Nunez singled two innings later, but that opportunity was foiled by a baserunning mistake — one compounded by some effective subterfuge on the part of Indians shortstop Jose Ramirez — that annoyed Twins manager Paul Molitor.

"Obviously a misplay on our part," Molitor said.

The play began on a one-out, 0-1 pitch to Jordan Schafer, when Nunez bolted on a steal attempt. Schafer swung at the pitch and lifted an easy fly ball to left field, while Nunez was sliding headfirst into second.

Molitor said he would prefer Schafer not have swung, to give Nunez a chance to steal the base. "If your hitter is aware — it's a little tougher from the left side to take a pitch, but it probably would have been a good idea," Molitor said. "But Schafer was kind of in an aggressive mode to get after [Salazar]."

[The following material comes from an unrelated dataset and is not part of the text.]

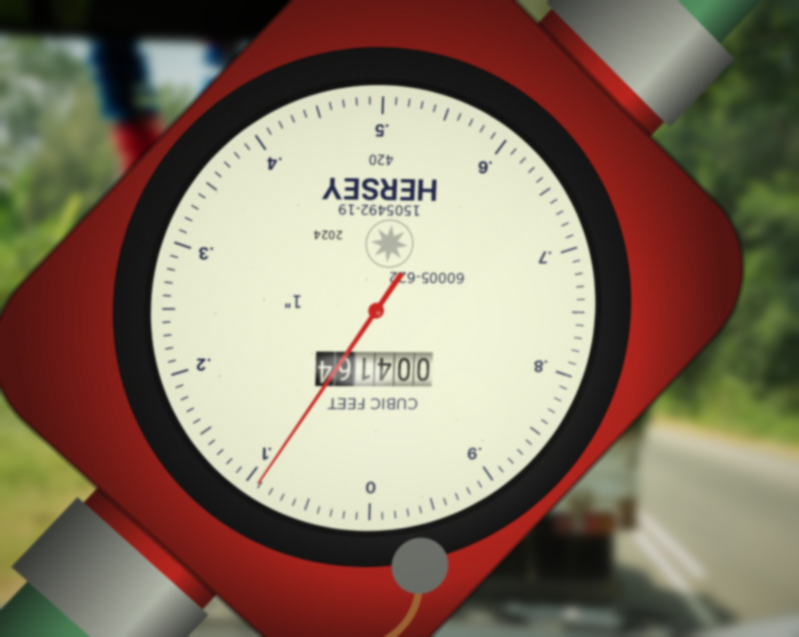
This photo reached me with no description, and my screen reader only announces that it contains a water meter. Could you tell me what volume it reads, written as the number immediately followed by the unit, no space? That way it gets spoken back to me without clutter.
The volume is 4164.09ft³
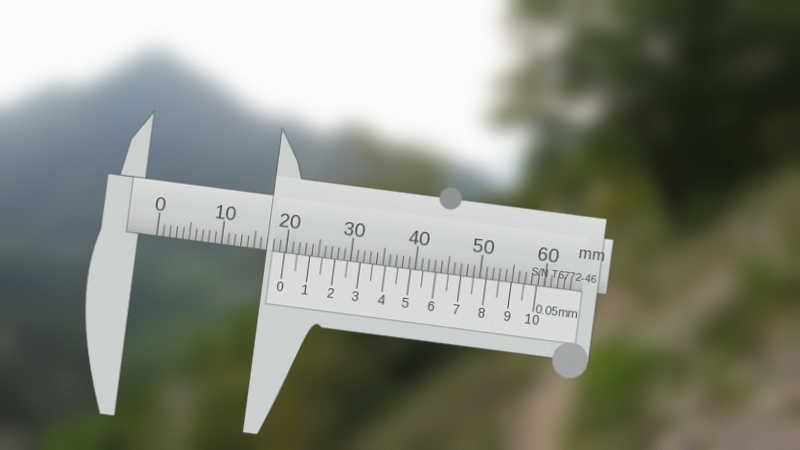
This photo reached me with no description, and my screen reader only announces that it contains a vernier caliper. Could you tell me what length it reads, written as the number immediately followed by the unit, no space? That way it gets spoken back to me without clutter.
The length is 19.8mm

Ramirez met Nunez at second base and pretended to be taking a throw from the catcher, and the move seemed to confuse Nunez. Seeing that Ramirez didn't actually have the ball, Nunez jumped up and started toward third base. Halfway there, he realized that Michael Brantley was about to catch the ball, and Nunez suddenly reversed course and scrambled back toward second base, then first. He was still 30 feet away by the time the Indians were able to tag the base for the third out.

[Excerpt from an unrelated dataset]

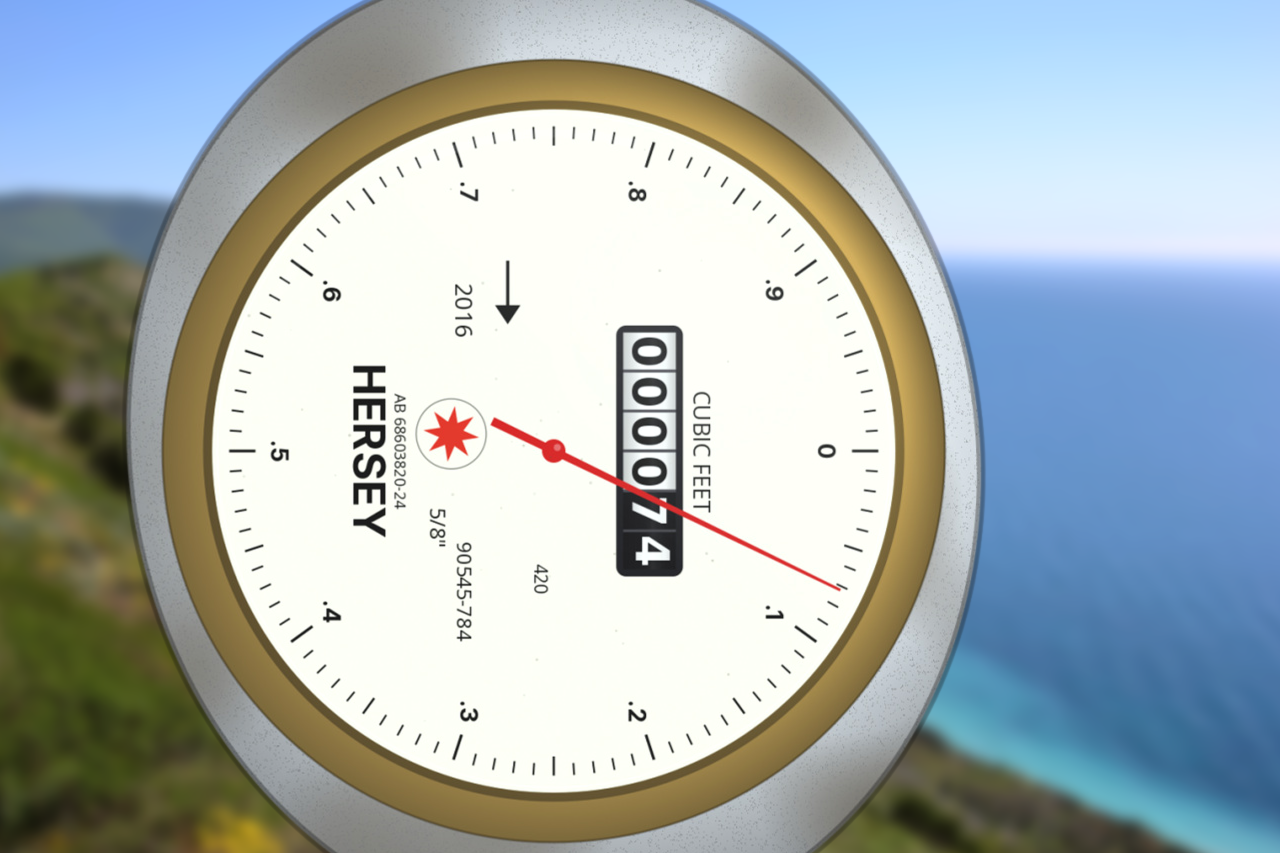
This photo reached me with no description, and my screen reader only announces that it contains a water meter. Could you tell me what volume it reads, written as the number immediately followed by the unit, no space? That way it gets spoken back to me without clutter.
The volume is 74.07ft³
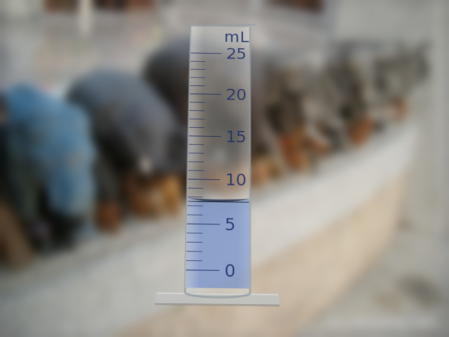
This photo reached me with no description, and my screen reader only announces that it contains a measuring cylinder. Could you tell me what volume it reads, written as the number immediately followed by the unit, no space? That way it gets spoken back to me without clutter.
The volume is 7.5mL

"As a base-stealer, you need to find the ball if you possibly can. We talked about it with Nunez," Molitor said. "… Your responsibility when you're stealing is to know where the ball is."

Thielbar 'saw it coming'

Lefthander Caleb Thielbar hadn't been back in the Twin Cities for 24 hours yet, and he had already pitched twice. The 28-year-old Randolph High School product said it's good to be back after failing to make the team in spring training.

Not that there were any hard feelings about his demotion.

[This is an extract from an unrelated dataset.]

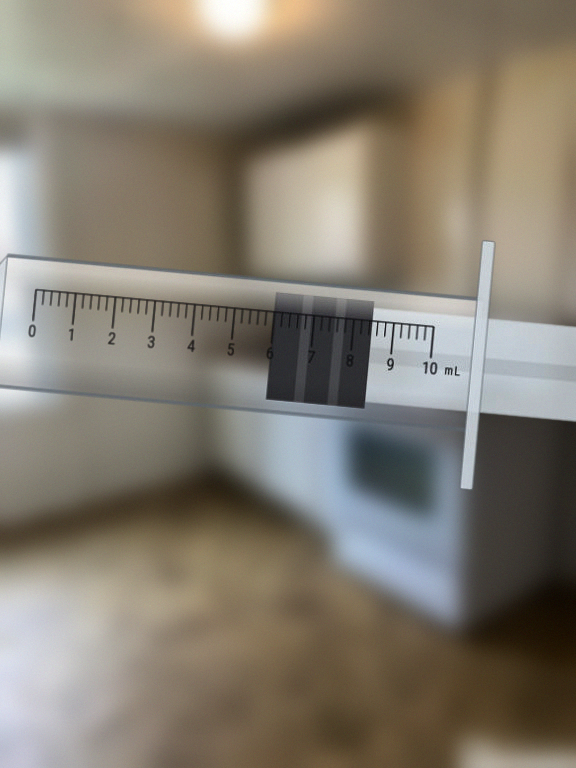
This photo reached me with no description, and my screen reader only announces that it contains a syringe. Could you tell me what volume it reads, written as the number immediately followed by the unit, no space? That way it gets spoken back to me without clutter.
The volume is 6mL
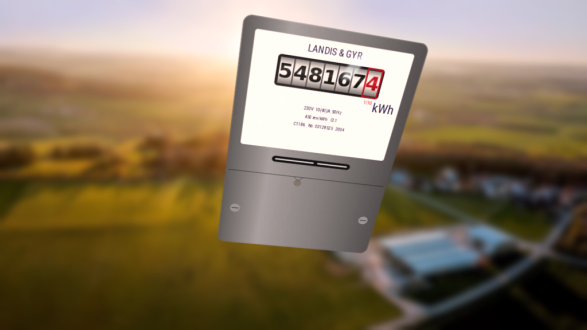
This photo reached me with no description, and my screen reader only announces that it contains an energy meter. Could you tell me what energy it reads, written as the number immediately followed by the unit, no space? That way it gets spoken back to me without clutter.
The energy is 548167.4kWh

"I saw it coming. I can count," Thielbar said. "I didn't do what I needed to in spring training to solidify a spot, to be honest. I had some good outings in spring training, but I also had a couple of bad ones, too. There were other guys who were a lot more consistent in spring training. I couldn't really be too angry about it."

He said he has "been working on a few little wrinkles you might see in my next outings," but mostly, Thielbar believes his slider and changeup are back at major league quality. "Everything feels good now."

Not just a singles hitter

Joe Mauer pounded a fastball to the warning track in the sixth inning and easily reached second base. It was the first baseman's first extra-base hit of the season — he was the last Twins hitter to collect one — and ended his 12-game streak without an extra-base hit, only two off his career long in 2005.

Saturday was Mauer's 49th consecutive game without a home run, leaving him four games short of his longest homer drought, set in 2010-11.